Relative humidity (RH), on the other hand, is a percentage that expresses the air’s current moisture content compared to the maximum amount of moisture it could possibly hold at that specific temperature. Warmer air has a much greater capacity to hold water vapor than colder air, meaning that the air’s saturation point is directly tied to its temperature. If the air is holding half the moisture it is capable of holding at that temperature, the relative humidity is 50%. This measurement is what relates most closely to how humid or dry the air feels to people.
The Mechanism Behind Winter Dryness
The perception of dryness in winter stems from the fundamental relationship between temperature and the air’s capacity to hold water vapor. When outdoor temperatures drop significantly, the air’s maximum capacity to hold moisture also decreases substantially. For instance, air at a freezing temperature of 32°F (0°C) can hold only a small fraction of the moisture that air at 68°F (20°C) can hold.
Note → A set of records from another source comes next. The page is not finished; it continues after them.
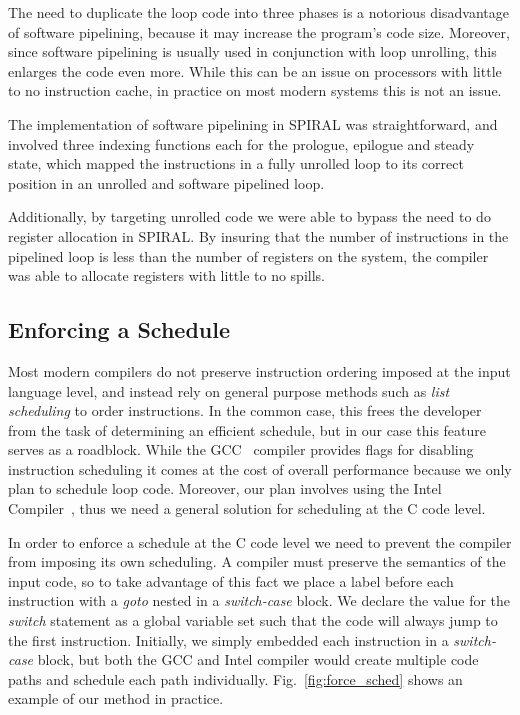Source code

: \documentclass[10pt]{article}
\begin{document}
The need to duplicate the loop code into three phases is a notorious disadvantage of software
pipelining, because it may increase the program's code size. Moreover, since software pipelining
is usually used in conjunction with loop unrolling, this enlarges the code
even more. While this can be an issue on processors with little to no
instruction cache, in practice on most modern systems this is not an issue.

The implementation of software pipelining in SPIRAL was straightforward, and
involved three indexing functions each for the prologue, epilogue and steady
state, which mapped the instructions in a fully unrolled loop to its correct
position in an unrolled and software pipelined loop.

Additionally, by targeting unrolled code we were able to bypass the need to do
register allocation in SPIRAL. By insuring that the number of instructions in the
pipelined loop is less than the number of registers on the system, the
compiler was able to allocate registers with little to no spills.


\subsection{Enforcing a Schedule}

Most modern compilers do not preserve instruction ordering imposed at the
input language level, and instead rely on general purpose methods such
as \emph{list scheduling} to order instructions. In the common case, this frees
the developer from the task of determining an efficient schedule, but in our
case this feature serves as a roadblock. While the GCC~\cite{gccwebsite} compiler provides flags for
disabling instruction scheduling it comes at the cost of overall
performance because we only plan to schedule loop code. Moreover, our plan
involves using the Intel Compiler~\cite{iccwebsite}, thus we need a general solution for
scheduling at the C code level.

In order to enforce a schedule at the C code level we need to prevent the
compiler from imposing its own scheduling. A compiler must preserve the
semantics of the input code, so to take advantage of this fact we place a
label before each instruction with a \emph{goto} nested in
a \emph{switch-case} block. We declare the value for the \emph{switch}
statement as a global variable set such that the code will always jump to the
first instruction. Initially, we simply embedded each instruction in
a \emph{switch-case} block, but both the GCC and Intel compiler would create
multiple code paths and schedule each path individually. Fig.~\ref{fig:force_sched} shows
an example of our method in practice.
\end{document}
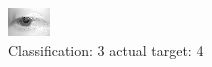 \begin{figure}[h!]
\begin{center}
\includegraphics[width=0.60\columnwidth]{figures/ID2592_class_3_target_4.png}
\end{center}
\caption{ Classification: 3 actual target: 4}
\label{fig:ID2592_class_3_target_4}
\end{figure}
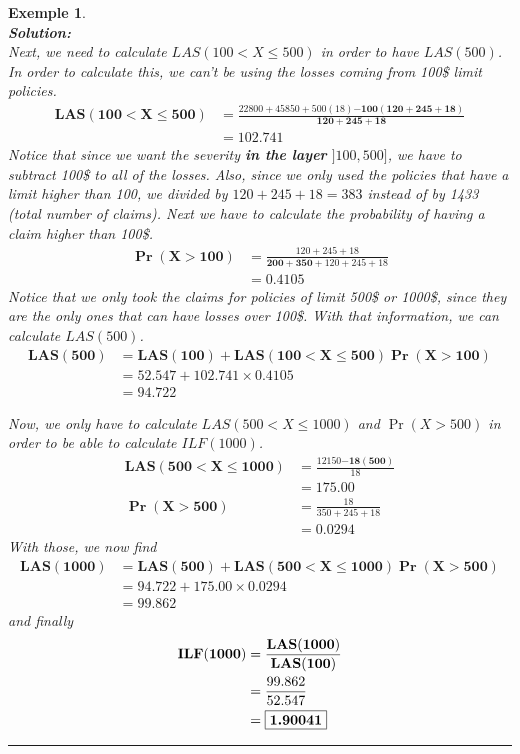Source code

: \documentclass[11pt, english]{memoir}
\numberwithin{definition}{section}
\newtheorem{example}{Exemple}[section]
\newenvironment{exemple}
{
	\begin{example} \normalfont \ \\[5pt] 
	}
	{
		\hfill\rule{0.5em}{0.5em}\end{example}
}
\newenvironment{solution}
{\noindent\textbf{Solution:} \\[5pt] 
}{
}
\begin{document}
\begin{exemple}
\begin{solution}
		Next, we need to calculate $ LAS(100 < X \leq 500) $ in order to have $ LAS(500) $. In order to calculate this, we can't be using the losses coming from 100\$ limit policies. 
		\begin{align*}
		\mathbf{LAS(100 < X \leq 500)} 	&= \frac{22800 + 45850 + 500(18) \mathbf{- 100(120 + 245 + 18)}}{\mathbf{120 + 245 + 18}}\\
								&= 102.741
		\end{align*}
		Notice that since we want the severity \textbf{in the layer} $ ]100, 500] $, we have to subtract 100\$ to all of the losses. Also, since we only used the policies that have a limit higher than 100, we divided by $ 120 + 245 + 18 = 383 $ instead of by 1433 (total number of claims). Next we have to calculate the probability of having a claim higher than 100\$. 
		\begin{align*}
		\mathbf{\Pr(X > 100)} 	&= \frac{120 + 245 + 18}{\mathbf{200 + 350} + 120 + 245 + 18}\\
								&=0.4105
		\end{align*}
		Notice that we only took the claims for policies of limit 500\$ or 1000\$, since they are the only ones that can have losses over 100\$. With that information, we can calculate $ LAS(500) $.
		\begin{align*}
		\mathbf{LAS(500)} 	&= \mathbf{LAS(100) + LAS(100 < X \leq 500) \Pr(X > 100)}\\
							&=52.547 + 102.741 \times 0.4105\\
							&= 94.722
		\end{align*}
		
		Now, we only have to calculate $  LAS(500 < X \leq 1000) $ and  $\Pr(X > 500) $ in order to be able to calculate $ ILF(1000) $.
		\begin{align*}
		 \mathbf{LAS(500 < X \leq 1000)} &= \frac{12150 \mathbf{- 18(500)}}{18}\\
		 						&= 175.00\\[10pt] 
		 \mathbf{\Pr(X > 500)} 	&= \frac{18}{350 + 245 + 18}\\
		 				&= 0.0294
		\end{align*}
		With those, we now find
		\begin{align*}
		\mathbf{LAS(1000)} 	&= \mathbf{LAS(500) +  LAS(500 < X \leq 1000) \Pr(X > 500)}\\
					&= 94.722 + 175.00\times 0.0294\\
					&= 99.862
		\end{align*}
		and finally 
		\begin{align*}
		\mathbf{ILF(1000)} 	&= \mathbf{\frac{LAS(1000)}{LAS(100)}}\\
					&= \frac{99.862}{52.547}\\
					&= \fbox{\textbf{1.90041}}
		\end{align*}
	\end{solution}
\end{exemple}
\end{document}
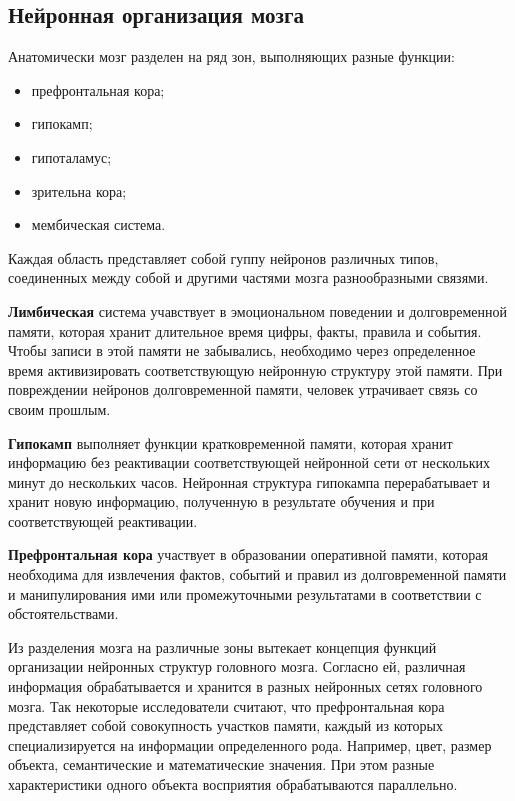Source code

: \subsection{Нейронная организация мозга}
Анатомически мозг разделен на ряд зон, выполняющих разные функции:
\begin{itemize}
  \item префронтальная кора;
  \item гипокамп;
  \item гипоталамус;
  \item зрительна кора;
  \item мембическая система.
\end{itemize}
Каждая область представляет собой гуппу нейронов различных типов, соединенных
между собой и другими частями мозга разнообразными связями.\par
\textbf{Лимбическая} система учавствует в эмоциональном поведении и 
долговременной памяти, которая хранит длительное время цифры, факты, правила и
события. Чтобы записи в этой памяти не забывались, необходимо через 
определенное время активизировать соответствующую нейронную структуру этой 
памяти. При повреждении нейронов долговременной памяти, человек утрачивает 
связь со своим прошлым.\par
\textbf{Гипокамп} выполняет функции кратковременной памяти, которая хранит
информацию без реактивации соответствующей нейронной сети от нескольких минут до
нескольких часов. Нейронная структура гипокампа перерабатывает и хранит новую
информацию, полученную в результате обучения и при соответствующей
реактивации.\par
\textbf{Префронтальная кора} участвует в образовании оперативной памяти, которая
необходима для извлечения фактов, событий и правил из долговременной памяти и
манипулирования ими или промежуточными результатами в соответствии с
обстоятельствами.\par
Из разделения мозга на различные зоны вытекает концепция функций организации
нейронных структур головного мозга. Согласно ей, различная информация
обрабатывается и хранится в разных нейронных сетях головного мозга. Так
некоторые исследователи считают, что префронтальная кора представляет собой
совокупность участков памяти, каждый из которых специализируется на информации
определенного рода. Например, цвет, размер объекта, семантические и
математические значения. При этом разные характеристики одного объекта
восприятия обрабатываются параллельно.
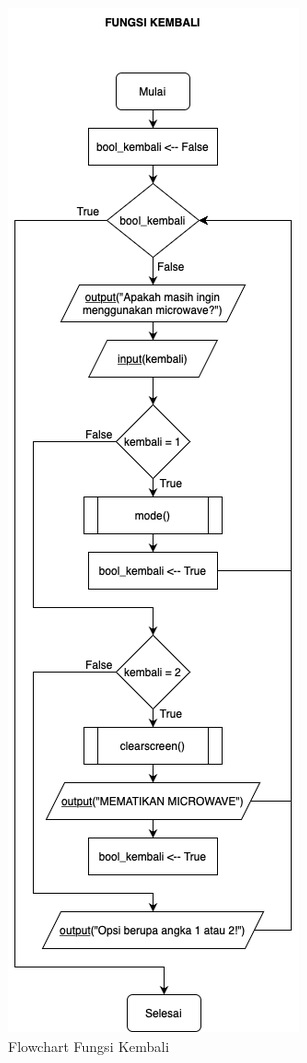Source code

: \documentclass[conference]{IEEEtran}
\begin{document}
\begin{figure}[htbp]
    \centering
    \def\svgwidth{\columnwidth}
    \centerline{\includegraphics[scale=0.45]{Kembali.png}}
    \caption{Flowchart Fungsi Kembali}
    \label{fig5}
\end{figure}
\end{document}
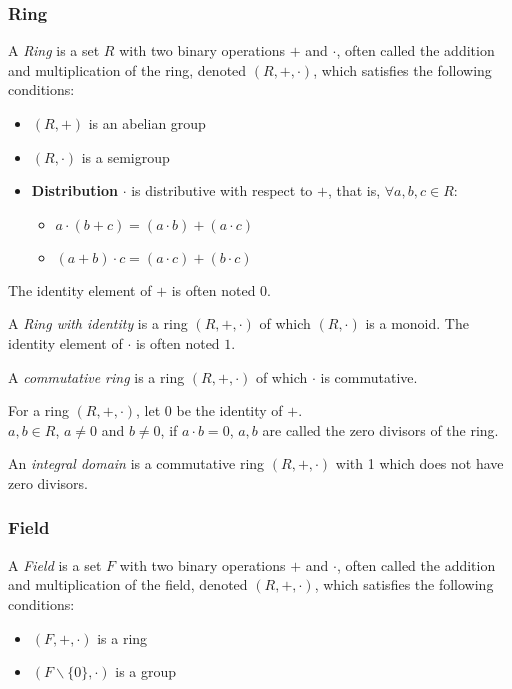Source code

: \documentclass{article}
\begin{document}
    \subsubsection{Ring}
    \begin{defn}[Ring]
    	A \emph{Ring} is a set $R$ with two binary operations $+$ and $\cdot$, often called the addition and multiplication of the ring, denoted $(R,+,\cdot)$, which satisfies the following conditions:
    	\begin{itemize}
    		\item $(R,+)$ is an abelian group
    		\item $(R,\cdot)$ is a semigroup
    		\item \textbf{Distribution} $\cdot$ is distributive with respect to $+$, that is, $\forall a,b,c \in R$:
    		\begin{itemize}[label=-]
    			\item $a \cdot (b + c)=(a \cdot b) + (a \cdot c)$
    			\item $(a + b) \cdot c=(a \cdot c) + (b \cdot c)$
    		\end{itemize}
    	\end{itemize}
    	The identity element of $+$ is often noted $0$.
    \end{defn}
	\begin{defn}
		A \emph{Ring with identity} is a ring $(R,+,\cdot)$ of which $(R,\cdot)$ is a monoid. The identity element of $\cdot$ is often noted $1$.
	\end{defn}
	\begin{defn}
		A \emph{commutative ring} is a ring $(R,+,\cdot)$ of which $\cdot$ is commutative.
	\end{defn}
	\begin{defn}
		For a ring $(R,+,\cdot)$, let $0$ be the identity of $+$.\\
		$a,b\in R$, $a \neq 0$ and $b \neq 0$, if $a \cdot b=0$, $a,b$ are called the zero divisors of the ring.
	\end{defn}
	\begin{defn}
		An \emph{integral domain} is a commutative ring $(R,+,\cdot)$ with 1 which does not have zero divisors.
	\end{defn}
    \subsubsection{Field}
    \begin{defn}
    	A \emph{Field} is a set $F$ with two binary operations $+$ and $\cdot$, often called the addition and multiplication of the field, denoted $(R,+,\cdot)$, which satisfies the following conditions:
    	\begin{itemize}
    		\item $(F,+,\cdot)$ is a ring
    		\item $(F\backslash \{0\},\cdot)$ is a group
    	\end{itemize}
    \end{defn}
\end{document}
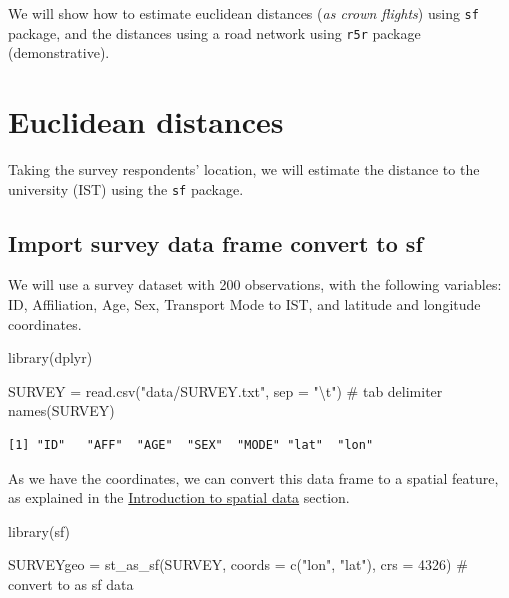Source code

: \documentclass[
  letterpaper,
  DIV=11,
  numbers=noendperiod]{scrreprt}
\newenvironment{Shaded}{\begin{snugshade}}{\end{snugshade}}
\newcommand{\AttributeTok}[1]{\textcolor[rgb]{0.40,0.45,0.13}{#1}}
\newcommand{\CommentTok}[1]{\textcolor[rgb]{0.37,0.37,0.37}{#1}}
\newcommand{\DecValTok}[1]{\textcolor[rgb]{0.68,0.00,0.00}{#1}}
\newcommand{\FunctionTok}[1]{\textcolor[rgb]{0.28,0.35,0.67}{#1}}
\newcommand{\NormalTok}[1]{\textcolor[rgb]{0.00,0.23,0.31}{#1}}
\newcommand{\OtherTok}[1]{\textcolor[rgb]{0.00,0.23,0.31}{#1}}
\newcommand{\SpecialCharTok}[1]{\textcolor[rgb]{0.37,0.37,0.37}{#1}}
\newcommand{\StringTok}[1]{\textcolor[rgb]{0.13,0.47,0.30}{#1}}
\begin{document}
We will show how to estimate euclidean distances (\emph{as crown
flights}) using \texttt{sf} package, and the distances using a road
network using \texttt{r5r} package (demonstrative).

\section{Euclidean distances}\label{euclidean-distances}

Taking the survey respondents' location, we will estimate the distance
to the university (IST) using the \texttt{sf} package.

\subsection{Import survey data frame convert to
sf}\label{import-survey-data-frame-convert-to-sf}

We will use a survey dataset with 200 observations, with the following
variables: ID, Affiliation, Age, Sex, Transport Mode to IST, and
latitude and longitude coordinates.

\begin{Shaded}
\begin{Highlighting}[]
\FunctionTok{library}\NormalTok{(dplyr)}

\NormalTok{SURVEY }\OtherTok{=} \FunctionTok{read.csv}\NormalTok{(}\StringTok{"data/SURVEY.txt"}\NormalTok{, }\AttributeTok{sep =} \StringTok{"}\SpecialCharTok{\textbackslash{}t}\StringTok{"}\NormalTok{) }\CommentTok{\# tab delimiter}
\FunctionTok{names}\NormalTok{(SURVEY)}
\end{Highlighting}
\end{Shaded}

\begin{verbatim}
[1] "ID"   "AFF"  "AGE"  "SEX"  "MODE" "lat"  "lon" 
\end{verbatim}

As we have the coordinates, we can convert this data frame to a spatial
feature, as explained in the
\hyperref[create-spatial-data-from-coordinates]{Introduction to spatial
data} section.

\begin{Shaded}
\begin{Highlighting}[]
\FunctionTok{library}\NormalTok{(sf)}

\NormalTok{SURVEYgeo }\OtherTok{=} \FunctionTok{st\_as\_sf}\NormalTok{(SURVEY, }\AttributeTok{coords =} \FunctionTok{c}\NormalTok{(}\StringTok{"lon"}\NormalTok{, }\StringTok{"lat"}\NormalTok{), }\AttributeTok{crs =} \DecValTok{4326}\NormalTok{) }\CommentTok{\# convert to as sf data}
\end{Highlighting}
\end{Shaded}
\end{document}
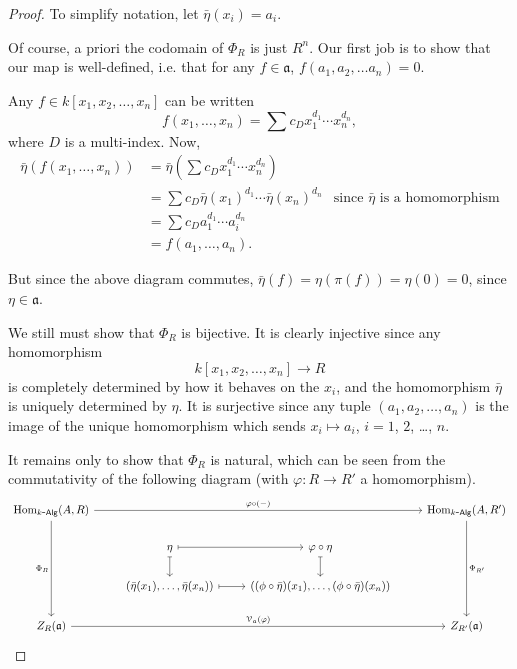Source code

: \documentclass[a4paper,10pt]{scrreprt}
\newcommand{\Hom}{\mathrm{Hom}}
\def\mhyp{{\hbox{-}}}
\theoremstyle{definition}
\theoremstyle{plain}
\theoremstyle{remark}
\begin{document}
\begin{proof}
  To simplify notation, let $\bar{\eta}(x_{i}) = a_{i}$.

  Of course, a priori the codomain of $\Phi_{R}$ is just $R^{n}$. Our first job is to show that our map is well-defined, i.e. that for any $f \in \mathfrak{a}$, $f(a_{1}, a_{2}, \ldots a_{n}) = 0$.

  Any $f \in k[x_{1}, x_{2}, \ldots, x_{n}]$ can be written
  \begin{equation*}
    f(x_{1}, \ldots, x_{n}) = \sum c_{D} x_{1}^{d_{1}}\cdots x_{n}^{d_{n}},
  \end{equation*}
  where $D$ is a multi-index. Now,
  \begin{align*}
    \bar{\eta}(f(x_{1}, \ldots, x_{n})) &= \bar{\eta}\left( \sum c_{D} x_{1}^{d_{1}}\cdots x_{n}^{d_{n}} \right) \\
    &= \sum c_{D} \bar{\eta}(x_{1})^{d_{1}}\cdots \bar{\eta}(x_{n})^{d_{n}} &\text{since $\bar{\eta}$ is a homomorphism} \\
    &= \sum c_{D} a_{1}^{d_{1}}\cdots a_{i}^{d_{n}} \\
    &= f(a_{1}, \ldots, a_{n}).
  \end{align*}

  But since the above diagram commutes, $\bar{\eta}(f) = \eta(\pi(f)) = \eta(0) = 0$, since $\eta \in \mathfrak{a}$.

  We still must show that $\Phi_{R}$ is bijective. It is clearly injective since any homomorphism 
  \begin{equation*}
    k[x_{1}, x_{2}, \ldots, x_{n}] \to R
  \end{equation*}
  is completely determined by how it behaves on the $x_{i}$, and the homomorphism $\bar{\eta}$ is uniquely determined by $\eta$. It is surjective since any tuple $(a_{1}, a_{2}, \ldots, a_{n})$ is the image of the unique homomorphism which sends $x_{i} \mapsto a_{i}$, $i = 1$, $2$, \dots, $n$.

  It remains only to show that $\Phi_{R}$ is natural, which can be seen from the commutativity of the following diagram (with $\varphi\colon R \to R'$ a homomorphism).
  \begin{equation*}
    \begin{tikzcd}
      \Hom_{k\mhyp\mathsf{Alg}}(A, R)
      \arrow[rrr, "\varphi \circ (-)"]
      \arrow[ddd, swap, "\Phi_{R}"]
      & & & \Hom_{k\mhyp\mathsf{Alg}}(A, R')
      \arrow[ddd, "\Phi_{R'}"]
      \\
      & \eta
      \arrow[r, mapsto]
      \arrow[d, mapsto]
      & \varphi \circ \eta
      \arrow[d, mapsto]
      \\
      & (\bar{\eta}(x_1), \ldots, \bar{\eta}(x_{n}))
      \arrow[r, mapsto]
      & ((\phi \circ \bar{\eta})(x_1), \ldots, (\phi \circ \bar{\eta})(x_{n}))
      \\
      Z_{R}(\mathfrak{a})
      \arrow[rrr, "\mathcal{V}_{\mathfrak{a}}(\varphi)"]
      & & & Z_{R'}(\mathfrak{a})
    \end{tikzcd}
  \end{equation*}
\end{proof}
\end{document}
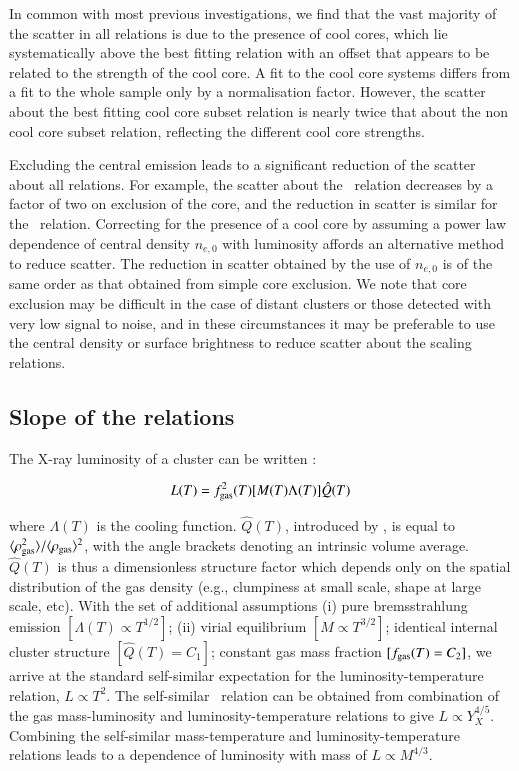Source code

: \documentclass[oldversion]{aa}
\begin{document}
In common with most previous investigations, we find that
the vast majority of the scatter in all relations is due to the presence of
cool cores, which lie systematically above the best fitting relation
with an offset that appears to be related to the strength of the cool
core.  A fit to the cool core systems differs from a fit to the
whole sample only by a normalisation factor. However, the scatter
about the best fitting cool core subset relation is nearly twice that
about the non cool core subset relation, reflecting the different cool
core strengths. 

Excluding the central emission leads to a significant reduction
of the scatter about all relations. For example, the scatter about the
\LxT\ relation decreases by a factor of two on exclusion of the
core, and the reduction in scatter is similar for the \LxYx\
relation. Correcting for the presence of a cool core by assuming a power law dependence of central density $n_{e,0}$ with luminosity affords an alternative method to reduce scatter. The reduction in scatter obtained by the use of $n_{e,0}$ is of the same order as that obtained from simple core exclusion. We note that core exclusion may be difficult in the case of distant clusters or those detected with very low signal to noise, and in these circumstances it may be preferable to use the central density or surface brightness to reduce scatter about the scaling relations. 




\subsection{Slope of the relations}

The X-ray luminosity of a cluster can be written \citep{ae99}:

\begin{equation}
L(T) = f_{\rm gas}^2(T) [M(T) \Lambda(T)] \hat{Q}(T)
\end{equation}

where $\Lambda(T)$ is the cooling function. $\hat{Q}(T)$, introduced by \citet{ae99}, is equal
to $\langle \rho_{\rm gas}^2 \rangle / \langle \rho_{\rm gas}
\rangle^2$, with the angle brackets denoting an intrinsic volume average. $\hat{Q} (T)$ is thus a dimensionless structure factor which depends only on the
spatial distribution of the gas density (e.g., clumpiness at small scale, shape at large scale, etc). With the set of
additional assumptions (i) pure bremsstrahlung 
emission $[\Lambda(T) \propto T^{1/2}]$; (ii) virial equilibrium $[M
\propto T^{3/2}]$; identical internal cluster structure $[\hat{Q}(T) =
C_1]$; constant gas mass fraction $[f_{\rm gas}(T) = C_2]$, we arrive
at the standard self-similar expectation for the
luminosity-temperature relation, $L \propto T^2$. 
The self-similar \LxYx\ relation can be obtained from combination of
the gas mass-luminosity and luminosity-temperature relations to give
$L \propto Y_X^{4/5}$. Combining the self-similar mass-temperature
and luminosity-temperature relations leads 
to a dependence of luminosity with mass of $L \propto M^{4/3}$.
\end{document}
Even if the cold outdoor air is highly saturated (e.g., 80% relative humidity), its corresponding absolute humidity is very low because the total capacity is small. When this cold, low-absolute-humidity air infiltrates a building and is heated, its temperature may rise dramatically from near freezing to 70°F (21°C). The amount of water vapor remains constant during this heating process. However, because the air’s capacity to hold moisture increases exponentially with the temperature rise, the relative humidity plummets. Air that was 80% RH outside might drop to 20% or less once heated indoors, creating an extremely dry indoor environment. This process essentially turns the indoor environment into a climate comparable to a desert.
Practical Impacts of Low Winter Moisture
The extremely low relative humidity leads to noticeable physical and environmental consequences. Low moisture levels cause rapid evaporation from surfaces, including human skin and mucous membranes. This excessive moisture loss results in physical symptoms such as dry skin, chapped lips, and eye irritation.
The dryness affects the respiratory system by drying out the protective mucous membranes lining the nose and throat. This reduces their effectiveness at trapping airborne pathogens and can increase susceptibility to respiratory issues and infections.
Impacts on the Home
Low humidity can have detrimental effects on materials that rely on moisture content for structural integrity.
- Wood floors, furniture, and cabinetry can shrink and crack as moisture evaporates into the dry air.
- Static electricity builds up when low moisture content prevents electrical charges from dissipating easily.
- The air’s dryness allows small airborne particles, including dust and viruses, to remain suspended longer, impacting indoor air quality.